The importance of education had always been
recognized by Jonesboro's citizens, and from the time of the first local
academy in 1823, Jonesboro had always made provisions for the schooling
of its youth. During the war, the progress of civilization had been
severely disrupted, but immediately after the war, classes at the
academy were resumed. Soon it became apparent that educational
opportunities should be expanded in Jonesboro. In 1880, a group of the
town's leading citizens organized as trustees, and founded Middle
Georgia College. The
institution played a vital role in the community for nearly thirty
years, and from it emerged Jonesboro High School. Middle Georgia College
was a private school, teaching young people of all ages. The Collegiate
Division was similar to the junior colleges of today and placed great
emphasis upon proper conduct and gentle manners as well as upon
scholastic excellence. Pupils in the Collegiate Division were drawn not
only from Jonesboro, but from other communities across the state as
well. After the turn of the present century, an effort was made to
establish the Middle Georgia Military Academy as a branch of the
college, but after a few years, this was given up.
By the second decade of the present century,
Jonesboro had begun to suffer a decline similar to that experienced by
nearly all the smaller towns surrounding Atlanta. The improvement of
transportation facilities, popularity of the automobile, and the loss of
young people to larger cities combined to take a great toll on the town
and its development. Then came the depression of the 1920's and this had
as devastating an effect upon Jonesboro as upon Georgia and the South.
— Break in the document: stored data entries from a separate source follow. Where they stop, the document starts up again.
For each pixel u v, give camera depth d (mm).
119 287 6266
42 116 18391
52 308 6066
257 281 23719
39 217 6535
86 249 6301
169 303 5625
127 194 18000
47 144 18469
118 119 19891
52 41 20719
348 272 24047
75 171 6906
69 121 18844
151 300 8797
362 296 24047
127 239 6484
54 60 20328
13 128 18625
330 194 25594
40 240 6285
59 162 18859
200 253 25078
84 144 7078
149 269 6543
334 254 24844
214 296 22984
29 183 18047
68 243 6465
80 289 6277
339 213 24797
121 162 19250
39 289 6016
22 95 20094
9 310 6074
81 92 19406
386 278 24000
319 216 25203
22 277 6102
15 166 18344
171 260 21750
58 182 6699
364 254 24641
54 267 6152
Recent years have brought a new prosperity, and Jonesboro is now
distinguished by a strong spirit of new growth.
Jonesboro received international attention in
1936, with the publication of Margaret Mitchell's novel, Gone with The Wind.
Numerous scenes of this book were set in Clayton County. The characters
and their homes were products of the author's imagination, and only
their inspirational prototypes may be found in the county today.